Think of this intermediate solution like this, in terms of script code:
- Copy file from incoming folder
- Run custom program to transform file
- Call startscen.bat (invoke ODI scenario, load SQL data, load to Essbase)
The benefits of this incremental approach should be obvious: we’ve ostensibly cleaned up part of the job. Here’s the thing though: I think we’ve actually added some undesirable technical debt by doing it this way.
Yes, the job technically works, but think about how this batch file is positioned from an administration point of view now: we have a batch file, some configuration settings for that batch file (server names, encryption keys, folder paths, etc.), the batch file is likely outputting data or otherwise logging things to a text file, then we’re calling the ODI job itself, thereby creating an entry in the ODI Operator (which is a good thing, but it will only show part of the the overall job).
More often than not when I am redeveloping an automation process for someone, the batch files have no error control and inconsistent amounts of logging. The logging that is done is often times never looked at. Having easy visibility into our automation processes, however, is a very good thing. We can achieve this with ODI. While incrementalism has its merits, I say go all in with the ODI automation.
Go all in
What I mean by this is that instead of sticking with the batch file, instead of the batch file calling the automation steps and then calling an ODI step, use a package in ODI to call the necessary steps, your interfaces, and any other processing you need.

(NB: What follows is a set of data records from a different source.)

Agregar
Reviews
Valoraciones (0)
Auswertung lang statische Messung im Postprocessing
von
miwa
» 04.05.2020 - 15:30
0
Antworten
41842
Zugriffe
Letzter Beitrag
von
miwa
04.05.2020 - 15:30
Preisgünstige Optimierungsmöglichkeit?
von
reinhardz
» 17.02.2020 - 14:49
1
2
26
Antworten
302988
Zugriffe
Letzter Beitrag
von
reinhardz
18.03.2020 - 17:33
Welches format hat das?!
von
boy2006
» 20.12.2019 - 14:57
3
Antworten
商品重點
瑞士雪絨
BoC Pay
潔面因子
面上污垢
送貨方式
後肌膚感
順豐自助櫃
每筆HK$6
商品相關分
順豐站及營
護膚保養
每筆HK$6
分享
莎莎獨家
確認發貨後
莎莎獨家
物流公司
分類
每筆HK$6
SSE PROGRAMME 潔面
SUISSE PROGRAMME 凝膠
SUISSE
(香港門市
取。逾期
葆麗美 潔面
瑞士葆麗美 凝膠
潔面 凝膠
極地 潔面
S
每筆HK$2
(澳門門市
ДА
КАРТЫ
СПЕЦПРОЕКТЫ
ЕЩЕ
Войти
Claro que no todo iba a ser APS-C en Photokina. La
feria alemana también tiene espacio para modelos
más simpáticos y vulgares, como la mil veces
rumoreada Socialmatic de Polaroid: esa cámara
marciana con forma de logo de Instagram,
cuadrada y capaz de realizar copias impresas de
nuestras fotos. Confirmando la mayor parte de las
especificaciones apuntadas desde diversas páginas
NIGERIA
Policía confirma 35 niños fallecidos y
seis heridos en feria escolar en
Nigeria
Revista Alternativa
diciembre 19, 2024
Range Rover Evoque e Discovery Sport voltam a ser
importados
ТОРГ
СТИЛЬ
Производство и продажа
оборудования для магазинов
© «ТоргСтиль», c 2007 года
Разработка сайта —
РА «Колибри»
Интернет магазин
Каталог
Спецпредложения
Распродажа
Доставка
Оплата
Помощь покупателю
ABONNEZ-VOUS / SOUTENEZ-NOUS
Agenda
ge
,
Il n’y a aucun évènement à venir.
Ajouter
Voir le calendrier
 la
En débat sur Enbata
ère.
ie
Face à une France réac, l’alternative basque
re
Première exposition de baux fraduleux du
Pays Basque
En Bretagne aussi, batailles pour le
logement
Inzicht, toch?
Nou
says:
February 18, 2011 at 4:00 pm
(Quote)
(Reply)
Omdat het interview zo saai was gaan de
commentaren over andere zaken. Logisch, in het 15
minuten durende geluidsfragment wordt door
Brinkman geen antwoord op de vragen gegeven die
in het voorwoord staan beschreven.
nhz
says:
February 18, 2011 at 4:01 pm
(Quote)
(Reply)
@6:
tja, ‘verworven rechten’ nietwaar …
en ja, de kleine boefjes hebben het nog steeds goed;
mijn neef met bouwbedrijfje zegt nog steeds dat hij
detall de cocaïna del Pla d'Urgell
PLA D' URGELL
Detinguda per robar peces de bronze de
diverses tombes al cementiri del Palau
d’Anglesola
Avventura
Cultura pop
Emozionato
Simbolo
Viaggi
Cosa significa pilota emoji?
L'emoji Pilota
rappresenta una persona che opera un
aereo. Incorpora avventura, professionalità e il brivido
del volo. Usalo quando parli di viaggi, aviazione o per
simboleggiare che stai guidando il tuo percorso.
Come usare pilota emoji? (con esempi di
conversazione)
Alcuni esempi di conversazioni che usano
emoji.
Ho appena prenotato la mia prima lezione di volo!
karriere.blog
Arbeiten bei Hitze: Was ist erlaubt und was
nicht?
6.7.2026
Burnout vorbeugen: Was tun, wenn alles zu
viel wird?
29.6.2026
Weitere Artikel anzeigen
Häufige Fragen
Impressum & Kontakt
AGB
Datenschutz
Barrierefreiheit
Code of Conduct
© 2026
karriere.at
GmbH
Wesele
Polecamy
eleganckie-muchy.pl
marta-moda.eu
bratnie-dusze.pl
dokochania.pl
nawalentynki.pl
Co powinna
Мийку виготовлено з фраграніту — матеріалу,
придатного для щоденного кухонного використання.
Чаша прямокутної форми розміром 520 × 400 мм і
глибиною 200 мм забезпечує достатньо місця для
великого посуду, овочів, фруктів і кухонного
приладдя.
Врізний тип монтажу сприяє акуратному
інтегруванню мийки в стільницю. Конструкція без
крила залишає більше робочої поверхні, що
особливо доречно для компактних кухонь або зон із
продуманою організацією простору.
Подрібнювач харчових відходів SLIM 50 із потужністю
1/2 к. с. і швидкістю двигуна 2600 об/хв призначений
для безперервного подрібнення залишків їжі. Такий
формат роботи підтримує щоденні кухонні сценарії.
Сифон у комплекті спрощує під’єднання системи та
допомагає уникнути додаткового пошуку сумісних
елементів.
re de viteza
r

You get a lot of benefits from this approach. The ODI Operator will log each step so that you know how long each one took. You can get consistent and easy error handling/branching in an ODI package. You can easily log all of the output. You can schedule the job from the ODI scheduler. ODI has package steps that can be used to replace kludgey code in a batch file. For example, there is an ODI “wait for file” step that waits around for a file to show up. You can copy files around, pull files from FTP, and more – if you need to just call an arbitrary program or script you can do that with an ODI OS Command. Everything you need is there, and more.
You don’t even have to use the ODI scheduler. If you are already invested in another scheduler (Windows Scheduler, cron jobs, etc.) and want to keep everything in one place, then just call the ODI scenario from your scheduler, but that scenario will have been generated from a package that has all of the steps in it (instead of your batch file calling those).
This new world of pure ODI jobs is worth the extra effort to get to: you have status and metrics for all of your jobs (without tons of boilerplate logging code), you can manage your entire job in one place, and its easier to follow best (better) practices with development. While batch files and various scripts have served us well over the years, more and more I find myself abstracting away from the file system when it comes to automation and given the capabilities of ODI. It’s worth it.